🇫🇷 35,000 new millionaires in France in 2025, for an economic growth of only 0.9%.


This mismatch is not an anomaly—it says something important about how people get rich today.
The figure comes from UBS’s Global Wealth Report. The country now has about 2.39 million people whose net worth exceeds one million US dollars.
The reason for this increase is not related to GDP growth or wages, but to the valuation of the assets that households already own, or buy—mainly real estate and shares tied to financial markets.
People generally don’t become millionaires by earning more, but by using their salary to buy assets that gain value while you sleep. UBS’s economist sums it up like this: wealth grows mainly in countries that like the stock market.

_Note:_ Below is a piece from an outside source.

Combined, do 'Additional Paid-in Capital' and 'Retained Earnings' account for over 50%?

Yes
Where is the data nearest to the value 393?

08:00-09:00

France, moreover, still lags behind in this respect. Real estate weighs heavily there, and financial assets account for only 47% of households’ wealth, versus nearly 80% in the United States. The French remain attached to property and to low-risk saving.

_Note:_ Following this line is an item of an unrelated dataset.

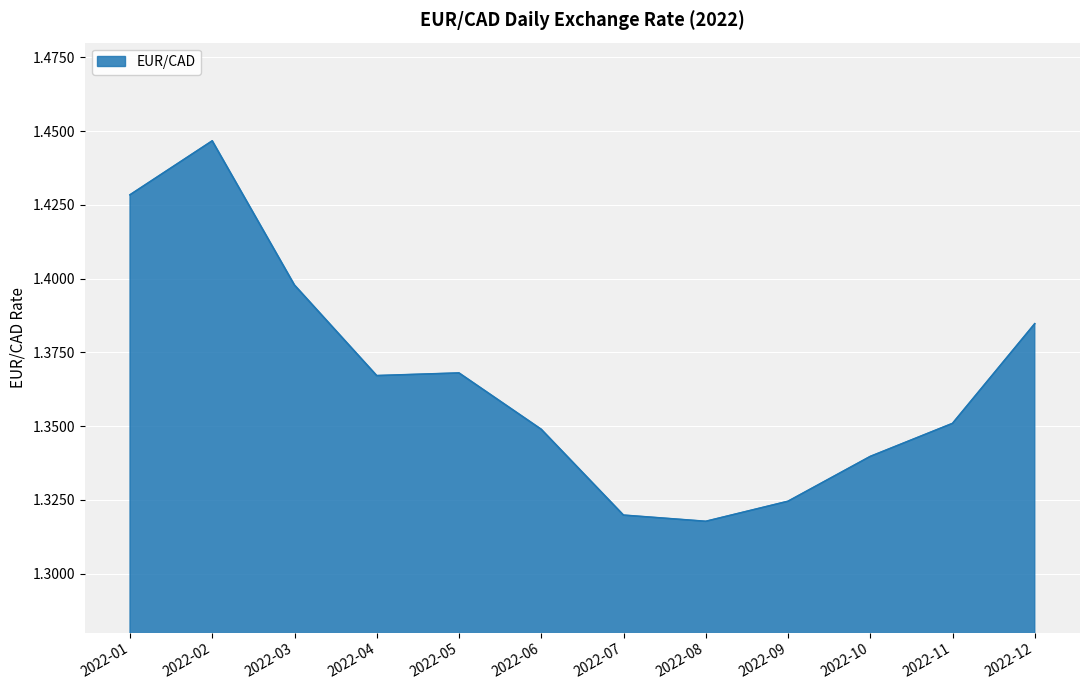

Count the values in the range 1 to 2.

12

That’s precisely what makes the topic interesting for anyone interested in digital assets. The core debate is not “should one buy Bitcoin,” but “how far are people willing to expose their savings to risk in order to make it grow?” Crypto sits at the extreme end of this spectrum, where the potential for appreciation and the risk of loss are highest.
So, does France’s culture of cautious saving protect households—or does it deprive them of the decade’s main source of getting rich?